Un week-end en famille de François Marchand

Dès les premières lignes, le ton est donné : «Au début, c’était juste un week-end en Samouse. Dans la famille de ma femme.(…) Je venais de me marier avec Aurélie à Las Vegas, dans la foulée d’une perte monumentale au poker, en me disant qu’il valait mieux rassembler toutes les conneries possibles sur un seul jour ». Voilà donc l’état d’esprit de notre narrateur…Il s’apprête à passer un week-end, qu’il sait déjà horrible au fin fond de la province. Ajoutons à cela la rencontre avec ses beaux-parents, et nous avons un cocktail explosif.

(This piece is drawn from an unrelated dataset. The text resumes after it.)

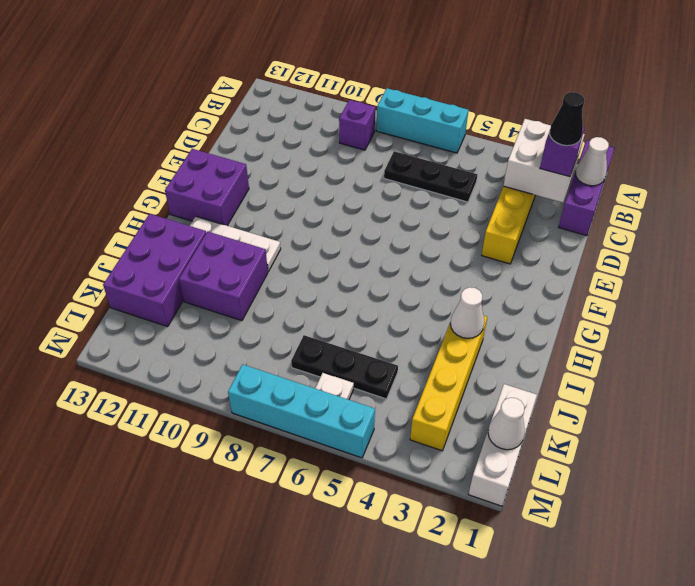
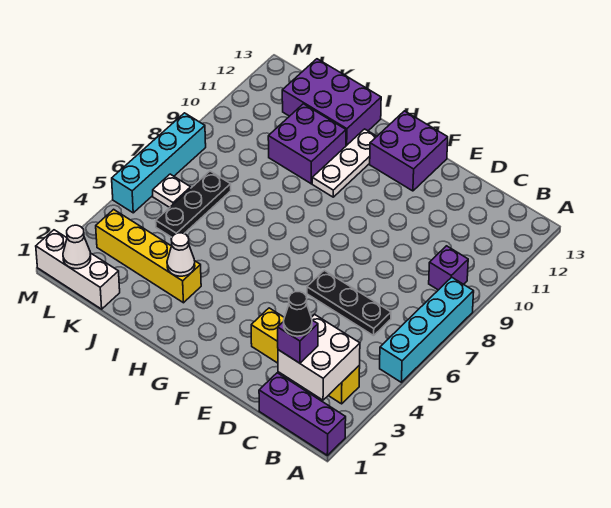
cyan brick A6:A8 level 1 -> cyan brick A5:A8 level 1
white cone B1 level 2 -> none
black plate C5:C7 level 1 -> black plate C6:E6 level 1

C’est avec sarcasme et humour noir, que le narrateur nous dévoile la vie de cette province isolée et de sa belle-famille, forcément écervelée et inculte. Tout passe sous l’œil grinçant et cynique du narrateur, dont le jugement tombe à chaque fois comme un couperet. Des conversations sans intérêt sur le trajet (le fameux «  vous êtes passés par où pour arriver », on l’a tous eu, hein ?),sur les avantages et les inconvénients de la vie parisienne par rapport à la vie provinciale, à la brocante du village d’à côté, en passant par l’activité culturelle du samedi ( la visite des centres commerciaux),nous suivons les réflexions de ce parisien méprisant ,et bien des fois détestable.

Chaque minute qui passe devient de plus en plus insupportable pour le narrateur, drogué de médicaments…La catastrophe est imminente, c’est obligatoire. Il n’y a aucune issue possible… Et pourtant, même si nous pressentons le drame, bien des fois nous avons le sourire aux lèvres à la lecture de cette histoire, tant certaines remarques sont criantes de vérité ou de cynisme (une petite visite chez Ikéa, comme remède des crises de couple est particulièrement bien écrite). C’est toute la société qui est jugée en arrière plan et l’auteur se plait à la caricaturer. S’ensuit alors un « délire » quasi mystique du narrateur…mais ces vagabondages auront un terme…forcément tragique…On le savait dès le début. La fin, particulièrement réussie, vient toutefois nous éclairer et nous invite à envisager l’histoire autrement.

Pas de politiquement correct donc dans ce roman qui se lit d’une traite ,même si j’ai eu quelques essoufflements pendant la course-poursuite notamment. Lecteurs avides d’humour noir et grinçant, foncez !

 

Chronique de Fanny 

 

Un week end en famille, François Marchand, Le Cherche-Midi, ISBN : 978-2-7491-2437-7

 

Quatrième de couverture :

Faire la connaissance de ses beaux-parents n’est jamais chose facile. Surtout s’ils habitent en Samouse, région que le jeune marié va apprendre à connaître le temps d’un week-end interminable.

Dès le vendredi soir, il lui est évident que cela se passera mal. Mais à quel point ?

Et l’impulsivité dont il fera preuve est-elle due à son état psychologique déjà bien dégradé ou à la rencontre de plein fouet avec cette diabolique région ? Son objectif de départ- limiter les dégâts- finira par faire place à une exaltation mystique qui culminera le dimanche, jour du seigneur.

 

Un roman désopilant, un jeu de massacre permanent où tous les mauvais sentiments sont mis à l’honneur.